A proposed North Carolina law aimed at punishing dealers who supply drugs that lead to overdose deaths is facing pushback from the relatives of people who’ve died due to overdoses in recent years.

Several Republican legislators recently introduced a bill that would a new criminal charge called “death by distribution.”

State Sen. Dan Bishop (R-Mecklenburg) said the idea is to address “a gap” in current law.

Depending on the severity of the crime, the punishment would be similar to voluntary manslaughter or second-degree murder. However, prosecutors would not have to prove intent to kill or malice.

“Chasing the objective here is important,” Bishop said. “Law must respond to it. Government must respond to that challenge, must do so though wisely and carefully.”

Dozens of people came to a Senate committee meeting Tuesday morning to lobby against the bill passing. People who’ve lost friends and relatives to drug overdoses told lawmakers they worry this approach will cause people who witness those overdoses to be reluctant to call 911 out of fear they’ll be prosecuted.

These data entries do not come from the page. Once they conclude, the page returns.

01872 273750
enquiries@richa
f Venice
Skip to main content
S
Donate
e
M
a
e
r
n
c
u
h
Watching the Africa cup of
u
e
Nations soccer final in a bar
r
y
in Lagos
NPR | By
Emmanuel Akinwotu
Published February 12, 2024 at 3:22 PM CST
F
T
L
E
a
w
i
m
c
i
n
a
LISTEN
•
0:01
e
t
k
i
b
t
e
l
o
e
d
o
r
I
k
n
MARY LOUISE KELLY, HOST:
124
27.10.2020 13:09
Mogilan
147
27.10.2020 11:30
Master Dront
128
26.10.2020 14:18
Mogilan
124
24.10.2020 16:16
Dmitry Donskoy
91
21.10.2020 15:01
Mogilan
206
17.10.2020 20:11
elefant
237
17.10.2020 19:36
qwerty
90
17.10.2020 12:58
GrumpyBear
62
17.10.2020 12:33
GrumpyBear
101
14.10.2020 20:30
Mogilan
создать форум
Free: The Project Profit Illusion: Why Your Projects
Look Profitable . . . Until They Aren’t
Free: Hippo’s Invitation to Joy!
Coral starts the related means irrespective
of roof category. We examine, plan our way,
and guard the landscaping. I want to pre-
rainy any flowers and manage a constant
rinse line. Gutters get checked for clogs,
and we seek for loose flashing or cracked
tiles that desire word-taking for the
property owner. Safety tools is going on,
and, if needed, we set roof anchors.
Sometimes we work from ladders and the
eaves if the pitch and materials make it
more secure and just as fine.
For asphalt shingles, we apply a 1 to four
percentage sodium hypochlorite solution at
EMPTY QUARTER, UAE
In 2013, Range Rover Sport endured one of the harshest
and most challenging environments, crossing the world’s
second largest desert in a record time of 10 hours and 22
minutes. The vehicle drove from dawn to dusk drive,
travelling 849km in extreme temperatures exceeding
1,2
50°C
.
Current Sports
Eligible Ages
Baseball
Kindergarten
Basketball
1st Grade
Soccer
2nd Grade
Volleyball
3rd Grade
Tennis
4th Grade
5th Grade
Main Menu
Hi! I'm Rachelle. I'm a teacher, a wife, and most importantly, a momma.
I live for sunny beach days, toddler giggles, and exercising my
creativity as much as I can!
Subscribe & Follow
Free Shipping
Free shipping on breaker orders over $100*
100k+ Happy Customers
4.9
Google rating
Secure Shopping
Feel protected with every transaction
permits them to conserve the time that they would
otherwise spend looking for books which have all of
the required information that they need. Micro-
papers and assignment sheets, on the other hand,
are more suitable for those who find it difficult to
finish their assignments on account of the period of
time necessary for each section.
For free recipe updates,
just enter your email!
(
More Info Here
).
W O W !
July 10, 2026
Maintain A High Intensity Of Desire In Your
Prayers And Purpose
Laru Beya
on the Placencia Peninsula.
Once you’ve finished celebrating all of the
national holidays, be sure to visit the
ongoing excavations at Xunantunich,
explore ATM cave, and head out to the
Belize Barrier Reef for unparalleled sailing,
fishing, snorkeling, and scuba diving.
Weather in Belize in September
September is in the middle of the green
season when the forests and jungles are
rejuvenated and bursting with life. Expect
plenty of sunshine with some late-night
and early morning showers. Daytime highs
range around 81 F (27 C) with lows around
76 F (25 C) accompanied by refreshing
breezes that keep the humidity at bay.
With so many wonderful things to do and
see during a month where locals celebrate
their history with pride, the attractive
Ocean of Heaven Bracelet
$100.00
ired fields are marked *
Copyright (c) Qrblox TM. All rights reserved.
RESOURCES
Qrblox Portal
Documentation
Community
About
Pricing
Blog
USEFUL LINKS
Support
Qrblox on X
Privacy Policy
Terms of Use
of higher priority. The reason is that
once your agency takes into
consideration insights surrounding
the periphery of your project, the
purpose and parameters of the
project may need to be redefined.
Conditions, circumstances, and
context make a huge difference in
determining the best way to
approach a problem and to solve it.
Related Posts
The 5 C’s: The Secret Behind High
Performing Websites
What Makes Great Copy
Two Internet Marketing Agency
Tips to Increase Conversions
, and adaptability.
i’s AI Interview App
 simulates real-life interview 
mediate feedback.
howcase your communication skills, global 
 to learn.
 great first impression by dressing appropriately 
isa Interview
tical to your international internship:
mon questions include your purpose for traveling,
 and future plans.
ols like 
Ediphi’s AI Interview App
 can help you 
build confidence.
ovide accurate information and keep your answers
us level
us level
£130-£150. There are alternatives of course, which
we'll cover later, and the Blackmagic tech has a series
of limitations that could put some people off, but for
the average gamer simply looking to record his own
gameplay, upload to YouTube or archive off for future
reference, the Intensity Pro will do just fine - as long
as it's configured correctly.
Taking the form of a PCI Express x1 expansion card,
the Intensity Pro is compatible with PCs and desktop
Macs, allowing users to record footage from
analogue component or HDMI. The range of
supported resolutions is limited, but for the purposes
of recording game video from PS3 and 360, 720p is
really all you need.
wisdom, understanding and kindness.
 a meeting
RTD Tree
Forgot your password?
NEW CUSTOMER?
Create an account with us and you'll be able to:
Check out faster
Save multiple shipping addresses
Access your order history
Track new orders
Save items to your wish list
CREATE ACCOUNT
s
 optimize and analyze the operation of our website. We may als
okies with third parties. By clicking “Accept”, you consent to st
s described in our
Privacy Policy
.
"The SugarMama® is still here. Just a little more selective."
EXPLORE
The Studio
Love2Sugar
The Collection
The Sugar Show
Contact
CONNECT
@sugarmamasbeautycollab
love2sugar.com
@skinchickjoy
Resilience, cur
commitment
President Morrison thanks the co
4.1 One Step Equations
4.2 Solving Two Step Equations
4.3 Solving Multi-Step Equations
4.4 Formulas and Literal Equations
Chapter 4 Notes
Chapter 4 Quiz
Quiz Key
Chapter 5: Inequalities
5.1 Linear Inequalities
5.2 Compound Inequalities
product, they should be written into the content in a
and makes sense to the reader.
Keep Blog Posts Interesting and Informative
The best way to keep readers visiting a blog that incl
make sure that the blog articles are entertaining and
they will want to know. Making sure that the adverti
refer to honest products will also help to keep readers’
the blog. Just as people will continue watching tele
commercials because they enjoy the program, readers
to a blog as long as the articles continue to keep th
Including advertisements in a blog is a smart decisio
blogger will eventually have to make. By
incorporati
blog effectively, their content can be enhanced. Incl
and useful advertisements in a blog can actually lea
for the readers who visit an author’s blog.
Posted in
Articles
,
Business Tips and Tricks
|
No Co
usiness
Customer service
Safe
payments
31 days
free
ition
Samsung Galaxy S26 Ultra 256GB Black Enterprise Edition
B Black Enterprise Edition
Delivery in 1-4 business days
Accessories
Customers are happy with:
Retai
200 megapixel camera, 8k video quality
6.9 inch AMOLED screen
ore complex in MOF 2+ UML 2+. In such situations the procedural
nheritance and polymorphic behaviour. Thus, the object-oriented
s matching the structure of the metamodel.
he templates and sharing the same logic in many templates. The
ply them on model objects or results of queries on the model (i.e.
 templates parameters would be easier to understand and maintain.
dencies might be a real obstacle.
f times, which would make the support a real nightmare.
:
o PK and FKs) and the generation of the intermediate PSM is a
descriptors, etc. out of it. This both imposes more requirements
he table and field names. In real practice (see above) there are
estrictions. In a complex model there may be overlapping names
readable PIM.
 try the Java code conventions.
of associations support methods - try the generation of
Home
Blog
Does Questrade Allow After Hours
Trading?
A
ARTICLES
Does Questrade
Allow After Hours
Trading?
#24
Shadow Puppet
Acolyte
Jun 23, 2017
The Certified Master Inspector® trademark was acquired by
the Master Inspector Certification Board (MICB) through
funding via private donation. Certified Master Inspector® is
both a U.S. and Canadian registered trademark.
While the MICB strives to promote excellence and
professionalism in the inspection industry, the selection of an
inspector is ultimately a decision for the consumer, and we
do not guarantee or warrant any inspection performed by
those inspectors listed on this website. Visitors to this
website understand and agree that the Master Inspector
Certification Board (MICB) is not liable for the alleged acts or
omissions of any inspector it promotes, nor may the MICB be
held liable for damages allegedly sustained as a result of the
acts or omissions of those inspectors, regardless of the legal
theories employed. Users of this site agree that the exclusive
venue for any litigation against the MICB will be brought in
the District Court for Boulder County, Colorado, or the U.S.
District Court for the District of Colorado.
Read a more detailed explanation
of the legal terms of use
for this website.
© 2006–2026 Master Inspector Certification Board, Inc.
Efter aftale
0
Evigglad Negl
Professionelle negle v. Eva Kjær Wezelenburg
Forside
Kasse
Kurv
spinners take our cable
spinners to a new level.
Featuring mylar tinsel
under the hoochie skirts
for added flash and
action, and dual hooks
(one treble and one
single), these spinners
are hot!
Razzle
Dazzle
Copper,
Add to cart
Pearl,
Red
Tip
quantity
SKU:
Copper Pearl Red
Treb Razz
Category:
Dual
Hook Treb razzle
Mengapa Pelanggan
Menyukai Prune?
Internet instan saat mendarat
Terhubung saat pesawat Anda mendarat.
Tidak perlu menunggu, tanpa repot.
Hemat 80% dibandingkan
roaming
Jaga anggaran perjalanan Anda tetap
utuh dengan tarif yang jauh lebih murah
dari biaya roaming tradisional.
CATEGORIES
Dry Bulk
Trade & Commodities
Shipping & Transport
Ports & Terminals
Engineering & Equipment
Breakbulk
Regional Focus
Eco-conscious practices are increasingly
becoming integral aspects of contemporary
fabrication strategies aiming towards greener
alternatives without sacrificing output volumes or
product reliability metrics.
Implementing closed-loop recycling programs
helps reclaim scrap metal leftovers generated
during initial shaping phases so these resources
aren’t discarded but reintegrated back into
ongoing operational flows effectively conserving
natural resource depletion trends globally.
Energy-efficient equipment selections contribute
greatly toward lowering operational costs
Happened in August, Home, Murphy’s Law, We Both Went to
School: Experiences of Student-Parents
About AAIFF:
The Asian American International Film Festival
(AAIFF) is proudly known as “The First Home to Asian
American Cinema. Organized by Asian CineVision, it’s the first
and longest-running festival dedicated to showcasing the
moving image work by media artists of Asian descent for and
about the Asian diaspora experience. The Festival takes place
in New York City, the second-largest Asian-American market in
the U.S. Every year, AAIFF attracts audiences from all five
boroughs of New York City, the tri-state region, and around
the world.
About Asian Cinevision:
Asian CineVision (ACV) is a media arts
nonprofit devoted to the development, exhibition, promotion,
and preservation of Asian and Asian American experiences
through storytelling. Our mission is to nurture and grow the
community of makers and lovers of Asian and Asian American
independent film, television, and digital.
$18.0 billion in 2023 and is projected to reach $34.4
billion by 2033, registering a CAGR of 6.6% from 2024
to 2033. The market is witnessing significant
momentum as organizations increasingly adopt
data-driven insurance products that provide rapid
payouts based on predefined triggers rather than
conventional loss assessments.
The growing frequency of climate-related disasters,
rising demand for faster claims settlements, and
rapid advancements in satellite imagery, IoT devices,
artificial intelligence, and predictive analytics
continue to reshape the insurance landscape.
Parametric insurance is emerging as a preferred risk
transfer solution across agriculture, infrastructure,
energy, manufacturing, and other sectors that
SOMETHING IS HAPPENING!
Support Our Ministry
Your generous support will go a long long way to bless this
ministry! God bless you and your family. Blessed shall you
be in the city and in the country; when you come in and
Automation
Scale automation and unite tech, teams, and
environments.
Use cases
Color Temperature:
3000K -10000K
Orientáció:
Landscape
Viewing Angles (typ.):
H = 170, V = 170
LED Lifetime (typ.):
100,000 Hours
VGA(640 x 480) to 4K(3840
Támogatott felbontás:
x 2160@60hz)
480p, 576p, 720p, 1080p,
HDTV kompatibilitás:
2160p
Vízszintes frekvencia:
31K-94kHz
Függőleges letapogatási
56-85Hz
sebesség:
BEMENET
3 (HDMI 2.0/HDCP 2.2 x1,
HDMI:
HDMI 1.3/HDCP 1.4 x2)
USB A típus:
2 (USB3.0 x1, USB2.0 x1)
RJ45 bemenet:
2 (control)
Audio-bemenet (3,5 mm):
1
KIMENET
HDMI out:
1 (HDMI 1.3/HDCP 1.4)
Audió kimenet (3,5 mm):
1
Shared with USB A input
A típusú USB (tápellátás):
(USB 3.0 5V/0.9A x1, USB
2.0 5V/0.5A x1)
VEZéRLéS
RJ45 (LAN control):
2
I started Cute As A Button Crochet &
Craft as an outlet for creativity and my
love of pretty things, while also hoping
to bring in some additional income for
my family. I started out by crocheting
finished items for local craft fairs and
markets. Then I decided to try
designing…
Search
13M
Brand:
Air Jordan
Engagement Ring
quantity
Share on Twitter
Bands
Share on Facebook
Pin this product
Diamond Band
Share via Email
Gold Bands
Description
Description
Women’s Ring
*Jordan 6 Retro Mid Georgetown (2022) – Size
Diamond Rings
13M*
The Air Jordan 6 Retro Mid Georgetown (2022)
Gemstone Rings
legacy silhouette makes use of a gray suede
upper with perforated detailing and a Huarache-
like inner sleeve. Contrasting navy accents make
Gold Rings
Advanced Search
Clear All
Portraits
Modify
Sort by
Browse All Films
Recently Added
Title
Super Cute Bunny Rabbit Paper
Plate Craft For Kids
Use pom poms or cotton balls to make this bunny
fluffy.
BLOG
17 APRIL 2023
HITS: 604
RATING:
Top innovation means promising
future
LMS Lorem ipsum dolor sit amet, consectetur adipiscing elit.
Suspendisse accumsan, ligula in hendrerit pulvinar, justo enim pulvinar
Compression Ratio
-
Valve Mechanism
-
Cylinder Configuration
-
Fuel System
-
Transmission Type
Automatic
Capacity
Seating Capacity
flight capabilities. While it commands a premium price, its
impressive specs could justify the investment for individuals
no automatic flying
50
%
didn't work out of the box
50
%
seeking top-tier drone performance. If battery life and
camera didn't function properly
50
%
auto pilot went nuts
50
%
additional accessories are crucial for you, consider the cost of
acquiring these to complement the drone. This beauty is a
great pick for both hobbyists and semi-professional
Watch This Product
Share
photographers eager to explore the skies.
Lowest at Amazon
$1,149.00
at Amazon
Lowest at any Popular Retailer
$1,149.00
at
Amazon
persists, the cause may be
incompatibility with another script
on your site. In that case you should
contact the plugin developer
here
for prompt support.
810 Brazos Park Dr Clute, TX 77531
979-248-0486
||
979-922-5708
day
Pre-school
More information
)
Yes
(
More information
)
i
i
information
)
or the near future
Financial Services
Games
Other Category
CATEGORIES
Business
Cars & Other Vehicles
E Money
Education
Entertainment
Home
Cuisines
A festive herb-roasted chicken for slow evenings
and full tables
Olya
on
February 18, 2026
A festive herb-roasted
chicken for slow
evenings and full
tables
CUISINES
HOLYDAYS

“It’s not stopping the distribution. It’s punishing someone that’s addicted themselves and need help,” said B.J. Sanders.

Sanders lost her daughter, Shelly, in 2005 to a heroin overdose. She said a man who had recently been released from prison was with her daughter at the time.

“She asked him to shoot her up with heroin. And then he did himself. And, when he woke up, she was unresponsive,” she said. “He knew he’d be put back in prison. And so he ran, and he didn’t contact the police (until) 12 hours later.”

Sanders pushed for state legislators to pass the Good Samaritan Law, which they did in 2013. It provides some protections for people who witness an overdose to report it without being prosecuted. She’s concerned the death by distribution law will undo that.

“And, when we heard this was happening, we feared the worst,” she said, adding she’s concerned the law would have unintended consequences.

Tessie Castillo, with the NC Harm Reduction Coalition, said similar laws in other states have led to friends and family members of overdose victims being prosecuted as dealers.

“They’re going to be exponentially more afraid to call 911 if they’re facing a potential murder charge,” she said. “If people actually hear about the bill on the street, all they’re going to hear is murder charges. And, they don’t know the intricacies or the ins and outs of it.”

Castillo and Sanders urged legislators to scrap the bill altogether.

Sen. Bishop said the bill could be changed in response to some of the concerns raised.

“I hear the concerns of those advocates for the addicted and we want to make sure that that is taken into careful consideration,” he said.

The Senate Judiciary Committee plans to take the bill up again Wednesday at 2 p.m.